A New Kind of Fighting Game
Yamada described Crossroads as a “fighting adventure,” a label he settled on after resisting the urge to fit it neatly into any single genre box. “I don’t want to categorize games and label a game just by how it looks and how it feels,” he said.
“But at the end of the day, we have to give you an elevator pitch of the game.”
The campaign puts players through group encounters and one-on-one battles using the same core combat system, and that structure is also meant to serve as a natural tutorial for those new to the series. “The most important part is that we need the single player mode to be able to be a tutorial for the player to learn the battle system,” he said. He also noted the team is still working on how the different battle styles flow together, and encouraged fans to look forward to seeing the results.
He also referenced another landmark game when talking about what Crossroads is reaching for. “I was very surprised that Shenmue came out to the world when there was nothing like an open-world game in the world. Shenmue was a very big influence to all the gaming industry,” Yamada said.
“To be honest, Crossroads might not have the influence of that level, but we would like to come out of the framework of the battle game genre box by Crossroads, and that’s what we’re trying to do.”
Part of that means subverting expectations. “We want the players to start the game and say, it seems to be like RGG Like a Dragon, but when I played it, it was a completely different thing,” he added.
Keeping What Made Virtua Fighter, Virtua Fighter
With so much changing, the team had to decide what was too important to touch. For Yamada, the answer came down to one thing: the sense of realism that defined the series from the very beginning. “The most important thing in the Virtua Fighter series is the reality of battles or the game itself,” he said.
“Virtua Fighter itself comes from the 90s kung fu movies kind of inspiration. And that is the realism or the realistic line that the first Virtua Fighter had.”
That philosophy shaped every decision around how combat looks and feels. “If you wanted to just modernize the battles, you can add gauges and more effect-heavy kind of battles, like all of the other new titles do,” Yamada said.
“But we didn’t go for that direction. We actually kept the more cinematical battle scenes, also the realism, and making it more stylish to live in the same atmosphere of the Virtua Fighter.”

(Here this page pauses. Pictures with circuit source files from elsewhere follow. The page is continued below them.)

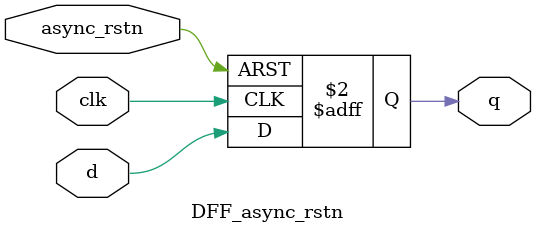
<source format=v>
`timescale 1ns / 1ps
module DFF_async_rstn(clk,
                      async_rstn,
                      d,
                      q);
input clk;
input async_rstn;
input d;
output reg q;

always@(posedge clk, posedge async_rstn)begin
    if(async_rstn)
        q <= 1'b0;
    else
        q <= d;    
end

endmodule

</source>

Virtua Fighter has long been known for its technical depth, which can be intimidating for newcomers. For Crossroads, the team looked back at the series’ roots to find a better entry point. Yamada-san pointed out that the game wasn’t always seen as complex.
“Virtua Fighter started as a simple game that anybody can play, because it was released at the time when there was a lot of 2D complex battle systems in the arcades. Virtua Fighter only had punch, kick, and guard, and you just had to hit the buttons many times, and then you kind of win or you kind of get a combo. It was, at the start, very intuitive, a very simple thing, but down the road, it became very complex.”
To bring back some of that simplicity, the team is shifting away from the arcade stick setup the series has always been built around.
“This time, we have optimized to pad control, not the arcade stick mode, because all of the Virtua Fighter games were optimized to the arcade sticks, but we’re going to use the pad control, and also we’re going to use different input systems that are easier and would allow more control for the player.”

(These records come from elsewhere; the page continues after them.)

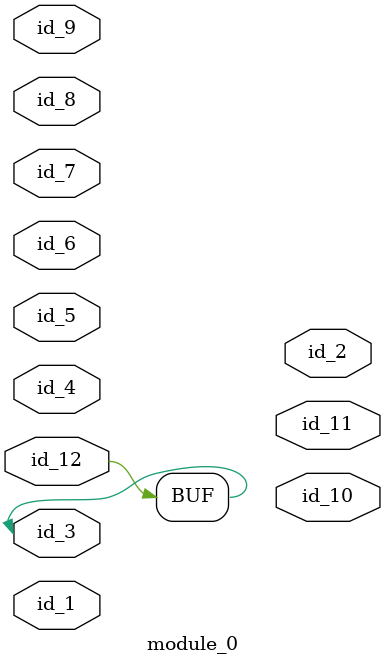
<source format=v>
`timescale 1ps / 1ps
module module_0 (
    id_1,
    id_2,
    id_3,
    id_4,
    id_5,
    id_6,
    id_7,
    id_8,
    id_9,
    id_10,
    id_11,
    id_12
);
  input id_12;
  output id_11;
  output id_10;
  input id_9;
  input id_8;
  inout id_7;
  inout id_6;
  inout id_5;
  input id_4;
  inout id_3;
  output id_2;
  inout id_1;
  assign id_3 = id_12;
endmodule

</source>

As for finer combat details like stage-out mechanics or breakable arenas, Yamada-san confirmed the stage-out system is returning, though specifics are still being worked out.
“We do have the stage-out system in Crossroads, and also I think the very fun part of the battle system for Virtua Fighter is the way that you have to be strategic in the ring. We are trying to put in all these elements that you put in the question, but we are not sure which will actually go in or not go in.”
Four Protagonists, One Story
The campaign itself is structured around four main characters told in an omnibus format. Players start with Cielo, and his story eventually opens up into branching paths that lead to the other protagonists. “If you go down the storyline of Cielo, you will actually hit a branching point where you will be able to start going through the storyline with the other characters, the other protagonists, and you will be able to choose what kind of narrative that you choose to go down the storyline and choose different branches to see different results,” Yamada explained.

Beyond the main arcs, there are also side stories featuring the legacy characters, giving players room to explore the world at their own pace. “We also have sub-stories with all different characters, and you will be able to learn a lot about the world, the protagonists, and also the different characters,” he added
Building a Community
When the topic of competitive play came up, Yamada was thoughtful about where he wants Virtua Fighter Crossroads to land. Rather than chasing an esports model built around big prize pools and broadcast-ready presentation, he expressed more interest in organic community growth. “We are looking more into not the esports kind of direction, but more of growing the community,” he said.
“With the change of the player cultures, it’s our side that has to change as well and adapt.”
To understand what that community actually needs, the team went out and found it, running global tournaments using Virtua Fighter R.E.V.O. and attending events around the world to watch and talk with players directly. “We went around the world, we got a lot of input, we got a lot of hearings, and we understood that at the end, the very local communities and local rivalries are very important for Virtua Fighter or any battle game,” Yamada said.

What came out of that research was a focus on personal, local connections over flashy online infrastructure. “We don’t have to build a very rich, visual, classy lobby online so a lot of players can gather from around the world, but rather we have to recreate these small communities, the local friends, the actual friends, and the actual people that you battle with every day,” he said.
“We have to create a space online or in the game that they can meet up and fight with each other.”
He also made clear that what the community builds on its own carries just as much weight. “All of these battles that they do every day actually creates the whole community, creates the whole player world,” he added.
A Message to the Fans Who Waite
When asked what he would say to the players who kept the series alive during its long absence, Yamada did not reach for a polished answer. “When I became the producer of Virtua Fighter I found out there was a community of a lot of players that have been playing the titles for 20 years and personally I felt very sorry that we had to keep them waiting, and I didn’t have any words to apologize,” he said.
His goal for Crossroads is simple in ambition but significant in scope. He wants veterans and newcomers alike to finish the game and immediately want to tell someone else about it. “We want all the veterans and also all the new players to be like, this is a good game, we’re enjoying it, so we want to recommend it to our friends and all these people around us,” he said.
“We are working day and night to make this happen.”

For those who have never touched a Virtua Fighter game before, Yamada had a direct invitation. “Virtua Fighter is a very eye-candy type of dazzling kind of game. It might look very dull at first, and a lot of people say that Virtua Fighter games are difficult, but they are actually not,” he said.
“I think Crossroads will also become a game that a lot of players will be able to be on and keep playing for a long time. I hope the new players would try it as well.”
Virtua Fighter Crossroads does not yet have a confirmed release date, but based on everything Yamada shared, the team is clearly building toward something much larger than a simple comeback.